In conclusion, assessing the HPA axis in critically ill patients is as challenging as ever. Our increased understanding of cortisol secretion, metabolism and action means that the interpretation of isolated cortisol measurements from the circulation must be set in the clinical context in which they are taken. They really only serve as one part of the patient’s assessment (alongside clinical judgement), to guide, but not dictate, the necessity of treatment.

 

Jeremy W Tomlinson

Professor of Metabolic Endocrinology & Consultant Endocrinologist, Oxford Centre for Diabetes, Endocrinology & Metabolism

 

REFERENCES

1. Graversen D et al. 2012 European Journal of Internal Medicine 23 278–282.

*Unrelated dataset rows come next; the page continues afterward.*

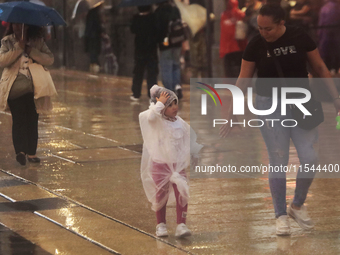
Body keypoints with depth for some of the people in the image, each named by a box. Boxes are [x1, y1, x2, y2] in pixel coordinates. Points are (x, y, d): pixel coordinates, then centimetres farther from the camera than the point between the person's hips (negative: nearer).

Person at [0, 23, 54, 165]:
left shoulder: (38, 41, 7)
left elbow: (50, 59, -4)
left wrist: (30, 50, -14)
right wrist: (19, 47, -16)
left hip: (34, 89, 2)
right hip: (15, 89, -2)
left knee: (32, 121, 3)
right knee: (19, 120, -8)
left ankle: (31, 152, 8)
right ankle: (20, 151, -13)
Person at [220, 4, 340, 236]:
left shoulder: (300, 37, -9)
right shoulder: (256, 45, -9)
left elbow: (320, 67, 2)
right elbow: (244, 79, -1)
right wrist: (231, 113, -3)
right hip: (270, 105, -1)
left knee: (310, 158, -7)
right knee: (278, 162, -3)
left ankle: (298, 206, 17)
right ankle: (281, 215, 11)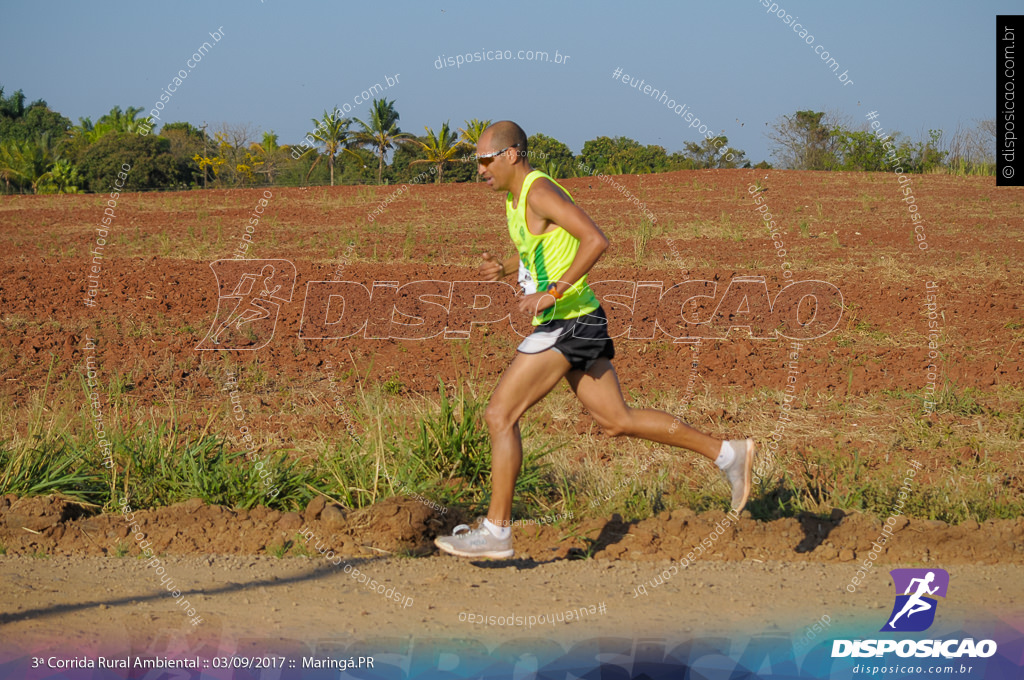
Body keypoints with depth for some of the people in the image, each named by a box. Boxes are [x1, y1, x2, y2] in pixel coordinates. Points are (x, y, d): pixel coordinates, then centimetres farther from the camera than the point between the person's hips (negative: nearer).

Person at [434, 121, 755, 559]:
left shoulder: (539, 192, -15)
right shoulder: (515, 196, 15)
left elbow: (595, 240, -25)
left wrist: (552, 292, -27)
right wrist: (502, 269, 10)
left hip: (568, 325, -10)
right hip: (571, 325, 10)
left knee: (499, 415, -8)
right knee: (617, 421, 14)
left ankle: (496, 532, -3)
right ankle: (728, 454, 19)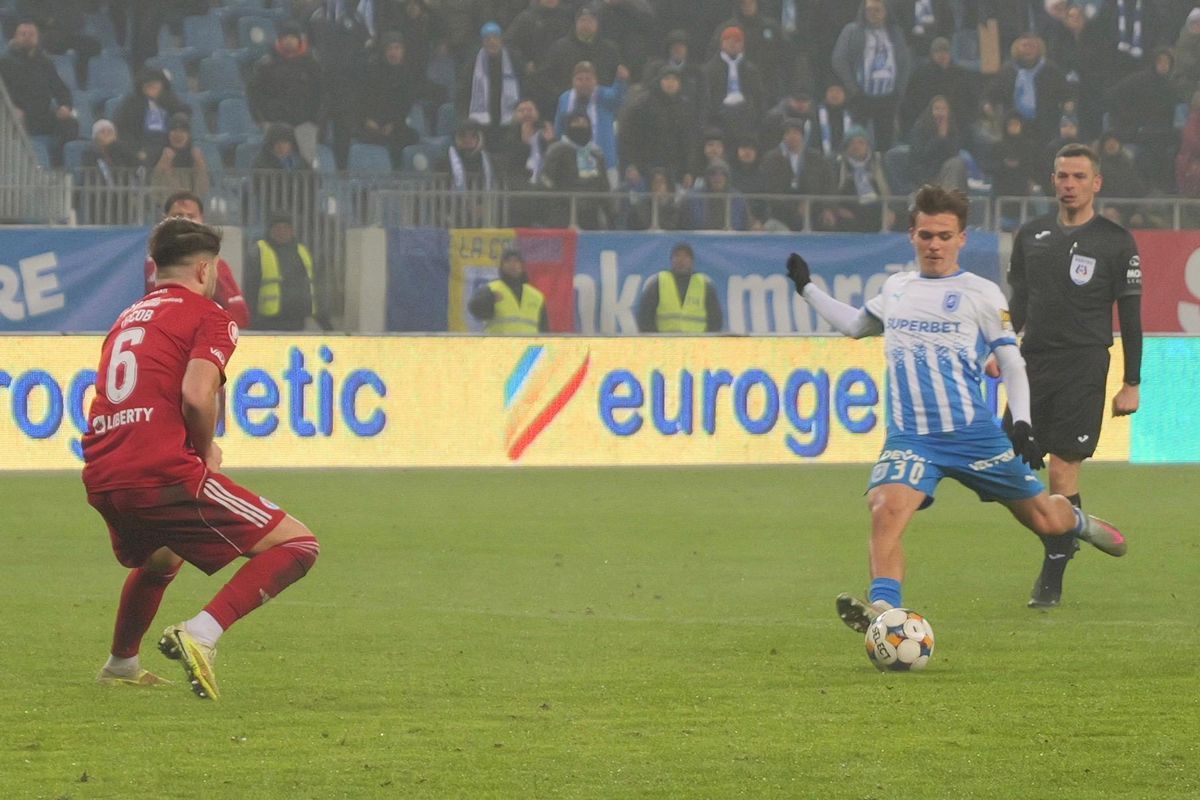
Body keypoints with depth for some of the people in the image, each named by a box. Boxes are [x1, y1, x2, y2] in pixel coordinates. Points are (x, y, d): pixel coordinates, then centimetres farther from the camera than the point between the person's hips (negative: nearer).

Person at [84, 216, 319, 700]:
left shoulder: (127, 318, 25)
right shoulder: (209, 316, 2)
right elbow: (196, 395, -15)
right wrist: (207, 452, 4)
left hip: (101, 479, 8)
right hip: (164, 474, -8)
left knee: (160, 559, 40)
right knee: (297, 544, -6)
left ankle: (121, 664, 51)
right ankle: (202, 633, -21)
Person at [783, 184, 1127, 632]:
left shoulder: (981, 294, 1)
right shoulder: (895, 289, 13)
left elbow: (1012, 365, 2)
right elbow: (855, 325, 33)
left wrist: (1022, 423, -11)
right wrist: (807, 288, 31)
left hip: (974, 433, -2)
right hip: (909, 438, 2)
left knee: (1044, 521, 11)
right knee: (885, 511, -28)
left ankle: (1076, 521, 47)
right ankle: (883, 607, -35)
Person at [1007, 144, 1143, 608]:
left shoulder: (1116, 242, 1)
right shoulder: (1031, 235, 12)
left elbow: (1130, 317, 1)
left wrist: (1131, 384, -1)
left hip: (1083, 366, -4)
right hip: (1032, 363, 4)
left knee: (1063, 472, -9)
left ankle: (1052, 580, -2)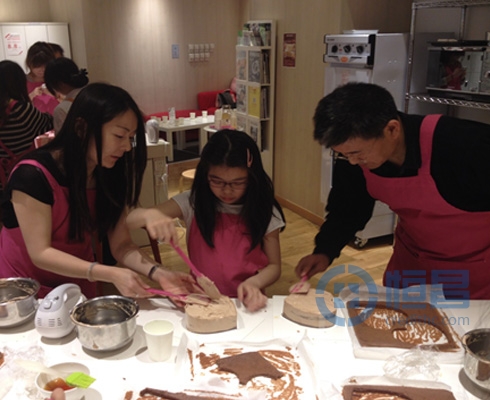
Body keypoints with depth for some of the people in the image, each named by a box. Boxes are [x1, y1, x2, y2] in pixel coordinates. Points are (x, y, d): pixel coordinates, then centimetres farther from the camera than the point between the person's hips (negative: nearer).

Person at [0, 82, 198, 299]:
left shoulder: (111, 175, -9)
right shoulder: (33, 175, -25)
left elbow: (121, 245, -11)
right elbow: (41, 253, -26)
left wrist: (159, 273, -29)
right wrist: (112, 275, -36)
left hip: (80, 290, 3)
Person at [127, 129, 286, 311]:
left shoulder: (264, 211, -3)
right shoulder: (192, 202, -5)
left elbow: (274, 266, 3)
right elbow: (127, 220, -10)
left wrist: (254, 283, -18)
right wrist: (149, 214, -34)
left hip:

2. Souverein PC et al. 2004 Heart 90 859–865.

3. Annane D et al. 2000 JAMA 283 1038–1045.

4. Annane D et al. 2006 American Journal of Respiratory & Critical Care Medicine 174 1319–1326.

5. Peeters B et al. 2015 Molecular & Cellular Endocrinology 408 235–240.

6. Dellinger RP et al. 2012 Intensive Care Medicine 39 165–228.

7. Annane D et al. 2002 JAMA 288 862–871.

8. Sprung CL et al. 2008 New England Journal of Medicine 358 111–124.